Nicki Minaj’s Friends Injury Balls Week Dominated Twitter


The Monitor is a weekly column learned everything that happens in the WIRED world of culture, from movies to memes, TV to Twitter.

Sometimes, society just has to say the wrong thing at the right time. This week, that thing was Nicki Minaj tweeting about her cousin’s friend balls.

Come back. On Monday, as some of the most fashionable people in the world were delivered with Gala in New York City, the rapper tweet the following: “They want you to be vaccinated for the Met. if vaccinated is not [be] for the Met. Once I feel like I’ve done enough research. I do that now. In the meantime my dear ones, you are safe. Wear the mask with 2 ropes that hold your head and face. That’s not loose. “It’s OK. For someone with more than 22 million followers, skepticism about the vaccine is not ideal, but at least Minaj encourages wearing a mask.

Shortly after that, came the tweet that will dominate the internet for many days to come. “My cousin in Trinidad cannot get the vaccine. His theses swelled. Her friend was a few weeks away from getting married, now the woman has stopped getting married. Just pray about it and make sure you are comfortable with your decision, not being bullied. “Oh boy, where to start? Rejecting the fact that it’s as if Minaj’s cousin’s friend contracted a sexually transmitted infection, it’s a kind of commentary that spreads, well, like an STI.

First the reactions came to what Minaj mentioned. If you don’t already know how to play out the Covid Controversies, here’s TLDR: Most people come to explain that vaccines have no effect on birth and that people have to, you know, get them, and others jumped to thank Minaj for supporting “release”And to try to claim that governments that offer initiation are any coercion.

Go to the next level. The hosts of the night had already started coming in with jabs. Fox News ’Tucker Carlson defended Minaj’s tweet, saying“ our media and public health officials don’t like the public. [it] because they make people kind. “The white house offered to connect Minaj with doctors to discuss part of her concerns. Director of the National Institute of Allergy and Infectious Diseases Anthony Fauci demolished claiming infertility from a tweet in a CNN interview. If all that wasn’t enough, Terrence Deyalsingh, the health minister of Trinidad and Tobago, where Minaj’s cousin lives, gave a press conference on Wednesday explaining that his department spends most of days before the investigation of Minaj’s claims only to find out, of course, that enlarged testicles were not an effect of the Covid-19 vaccine, and she found no evidence in any case. in Trinidad. “Unfortunately we wasted a lot of time yesterday abandoning this false claim,” he said.

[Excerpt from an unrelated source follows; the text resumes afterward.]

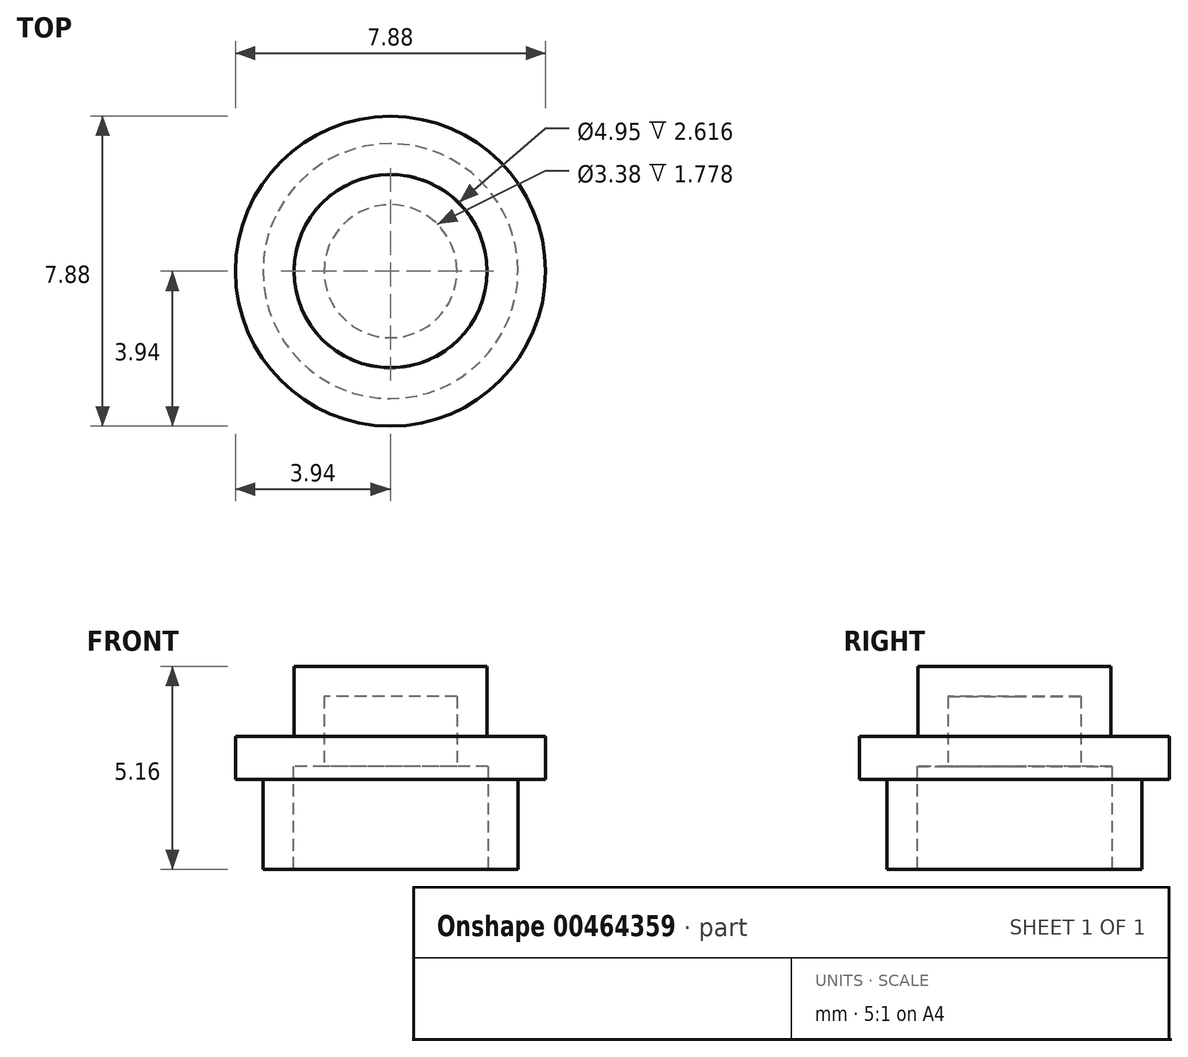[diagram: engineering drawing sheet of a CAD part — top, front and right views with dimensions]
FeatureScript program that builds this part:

In fact, of all the shenanigans that have taken place in Minaj’s tweets, this is the wasted time that feels the most lost. Yes, I may be wasting even more time on this column, but listen to me, in another minute. The problem here isn’t that, as Carlson says, Minaj has shown skepticism about the vaccine. No one has ever said that people are not free to make their own decisions. What they say is that those decisions affect the health of others. What they are saying is that we live in a hyperconnected time where all the information in the world is a keystroke, and when someone says they want to do their own research and then offer an anecdote about the a person’s friend’s testicle as a counterargument, that’s untrue research. Heard it. Everything would be different if what Minaj said about the Met Gala and then linked to a report or peer -reviewed study. On the internet, the “just ask” argument is not bad because skepticism is bad. Not really. It’s bad because those questions have answers. It’s not about silencing Nicki Minaj; it’s about hoping he’ll listen.